Aber vielleicht haben Sie ja die Klippe erfolgreich umschifft. Dann steht ihrem Tatendrang in Sachen Ernährung eigentlich nichts mehr im Wege. Nun hat Fasten dank einer geldaffinen Industrie und findigen Werbeleuten ja das ganze Jahr Hochkonjunktur. Mit Nahrungsergänzungsmitteln lässt sich ganz gut verdienen, die Wirkung ist in vielen Fällen – diplomatisch ausgedrückt – umstritten.

Aber seit einiger Zeit gibt es wieder eine Methode, die die Pfunde zum Purzeln bringt. Garantiert! Und ohne Verzicht. Das lässt aufhorchen. Dr. Eckart von Hirschhausen, als Kabarettist mit abgeschlossenem Medizinstudium per se glaubhaft, hat’s ausprobiert, für gut empfunden und damit Erfolg gehabt. So steht’s in den einschlägigen Fachmagazinen für Klatsch und Tratsch geschrieben. Intervall-Fasten, auch intermittierendes Fasten, heißt die Wunderwaffe gegen überflüssiges Hüftgold und Wohlstandsbauch.
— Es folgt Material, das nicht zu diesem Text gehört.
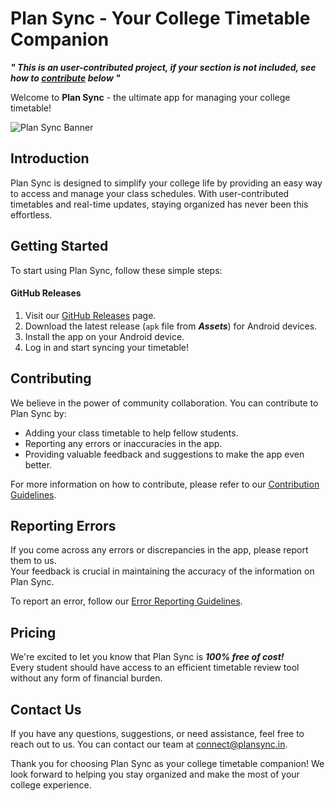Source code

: # Plan Sync - Your College Timetable Companion

***" This is an user-contributed project, if your section is not included, see how to [contribute](https://github.com/opxdelwin/plan-sync#contributing) below "***

Welcome to **Plan Sync** - the ultimate app for managing your college timetable! 

<img alt="Plan Sync Banner" src="https://github.com/opxdelwin/plan-sync/assets/84124091/54778b58-e9db-45e2-8e39-f7d976ebfba4">

## Introduction

Plan Sync is designed to simplify your college life by providing an easy way to access and manage your class schedules. With user-contributed timetables and real-time updates, staying organized has never been this effortless.

## Getting Started

To start using Plan Sync, follow these simple steps:

#### GitHub Releases

1. Visit our [GitHub Releases](https://github.com/opxdelwin/plan-sync/releases/latest) page.
2. Download the latest release (`apk` file from ***Assets***) for Android devices.
3. Install the app on your Android device.
4. Log in and start syncing your timetable!

## Contributing

We believe in the power of community collaboration. You can contribute to Plan Sync by:

- Adding your class timetable to help fellow students.
- Reporting any errors or inaccuracies in the app.
- Providing valuable feedback and suggestions to make the app even better.

For more information on how to contribute, please refer to our [Contribution Guidelines](CONTRIBUTING.md).

## Reporting Errors

If you come across any errors or discrepancies in the app, please report them to us.   
Your feedback is crucial in maintaining the accuracy of the information on Plan Sync.   

To report an error, follow our [Error Reporting Guidelines](ERROR_REPORTING.md).  

## Pricing

We're excited to let you know that Plan Sync is ***100% free of cost!***  
Every student should have access to an efficient timetable review tool without any form of financial burden.

## Contact Us

If you have any questions, suggestions, or need assistance, feel free to reach out to us. You can contact our team at [connect@plansync.in](mailto:connect@plansync.in).

Thank you for choosing Plan Sync as your college timetable companion! We look forward to helping you stay organized and make the most of your college experience.

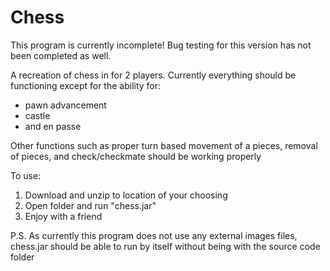# Chess
This program is currently incomplete! Bug testing for this version has not been completed as well.

A recreation of chess in for 2 players.
Currently everything should be functioning except for the ability for: 
- pawn advancement
- castle
- and en passe 

Other functions such as proper turn based movement of a pieces, removal of pieces, and check/checkmate should be working properly


To use:

1. Download and unzip to location of your choosing
2. Open folder and run "chess.jar"
3. Enjoy with a friend

P.S. As currently this program does not use any external images files, chess.jar should be able to run by itself without being with the source code folder

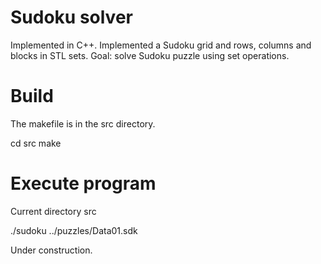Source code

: Sudoku solver
=============

Implemented in C++. 
Implemented a Sudoku grid and rows, columns and blocks in STL sets.
Goal: solve Sudoku puzzle using set operations.

Build
=====

The makefile is in the src directory.

cd src
make

Execute program
===============

Current directory src

./sudoku ../puzzles/Data01.sdk


Under construction.
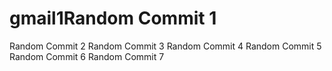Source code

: # gmail1Random Commit 1
Random Commit 2
Random Commit 3
Random Commit 4
Random Commit 5
Random Commit 6
Random Commit 7
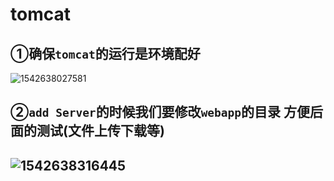 # tomcat

## ①确保`tomcat`的运行是环境配好

![1542638027581](https://github.com/iceMilkAndSugar/ccWeb/tree/de308d3f929beece68c0ee7193c198fe00dab443/环境搭建/assets/1542638027581.png)

## ②`add Server`的时候我们要修改`webapp`的目录 方便后面的测试\(文件上传下载等\)

## ![1542638316445](https://github.com/iceMilkAndSugar/ccWeb/tree/de308d3f929beece68c0ee7193c198fe00dab443/环境搭建/assets/1542638316445.png)

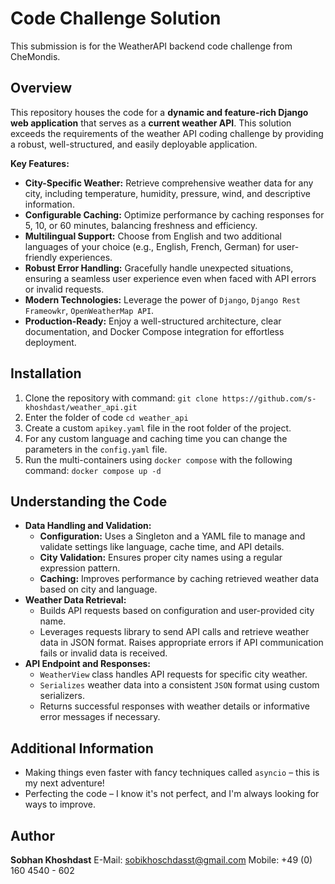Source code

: # Code Challenge Solution

This submission is for the WeatherAPI backend code challenge from CheMondis.

## Overview

This repository houses the code for a **dynamic and feature-rich Django web application** that serves as a **current weather API**. This solution exceeds the requirements of the weather API coding challenge by providing a robust, well-structured, and easily deployable application.

**Key Features:**

-   **City-Specific Weather:** Retrieve comprehensive weather data for any city, including temperature, humidity, pressure, wind, and descriptive information.
-   **Configurable Caching:** Optimize performance by caching responses for 5, 10, or 60 minutes, balancing freshness and efficiency.
-   **Multilingual Support:** Choose from English and two additional languages of your choice (e.g., English, French, German) for user-friendly experiences.
-   **Robust Error Handling:** Gracefully handle unexpected situations, ensuring a seamless user experience even when faced with API errors or invalid requests.
-   **Modern Technologies:** Leverage the power of `Django`, `Django Rest Frameowkr`, `OpenWeatherMap API`.
-   **Production-Ready:** Enjoy a well-structured architecture, clear documentation, and Docker Compose integration for effortless deployment.

## Installation

 1. Clone the repository with command: `git clone https://github.com/s-khoshdast/weather_api.git`
 2. Enter the folder of code `cd weather_api`
 4. Create a custom `apikey.yaml` file in the root folder of the project.
 5. For any custom language and caching time you can change the parameters in the `config.yaml` file.
 6. Run the multi-containers using `docker compose` with the following command: `docker compose up -d`

## Understanding the Code

 - **Data Handling and Validation:**
	 - **Configuration:** Uses a Singleton and a YAML file to manage and validate settings like language, cache time, and API details.
	 - **City Validation:** Ensures proper city names using a regular expression pattern.
	 - **Caching:** Improves performance by caching retrieved weather data based on city and language.
 - **Weather Data Retrieval:**
	 - Builds API requests based on configuration and user-provided city name.
	 - Leverages requests library to send API calls and retrieve weather data in JSON format. Raises appropriate errors if API communication fails or invalid data is received.
 - **API Endpoint and Responses:**
	 - `WeatherView` class handles API requests for specific city weather.
	 - `Serializes` weather data into a consistent `JSON` format using custom serializers.
	 - Returns successful responses with weather details or informative error messages if necessary.

## Additional Information

 - Making things even faster with fancy techniques called `asyncio` – this is my next  adventure!
 - Perfecting the code – I know it's not perfect, and I'm always looking for ways to improve.

## Author

**Sobhan Khoshdast**
E-Mail: sobikhoschdasst@gmail.com
Mobile: +49 (0) 160 4540 - 602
Es gibt, so lassen die Verfasser der Beiträge (alles selbstverständlich Experten) die interessierten Leser wissen, verschiedene Arten des Intervall-Fastens. Wollen wir uns an dieser Stelle mal auf die offenbar gängigste Variante konzentrieren, das 16:8-Fasten. Will heißen: Sie können acht Stunden lang essen – grundsätzlich alles. Um den Effekt jedoch zu optimieren besser nur Eiweiß am Abend.

Empfohlen werden drei Mahlzeiten, der Abstand dazwischen sollte mindestens vier Stunden betragen. Und bitte nicht schlingen! Versteht sich aber von selbst. Das braucht halt auch seine Zeit. Für die restlichen Stunden des Tages (es sind keine 16 mehr) ist dann aber Schluss. Da gibt es nur noch Wasser, Früchtetee und Gemüsebrühe.

Soweit so gut. Oder doch nicht? Ich muss vorausschicken, dass meine Mathe-Noten immer noch jede Menge Luft nach oben hatten. Aber meine Rechnung funktioniert einfach nicht. Der Tag müsste tendenziell 25 Stunden haben, um die Anleitungen zu befolgen. Ich weiß nicht weiter. Wer kann mir helfen?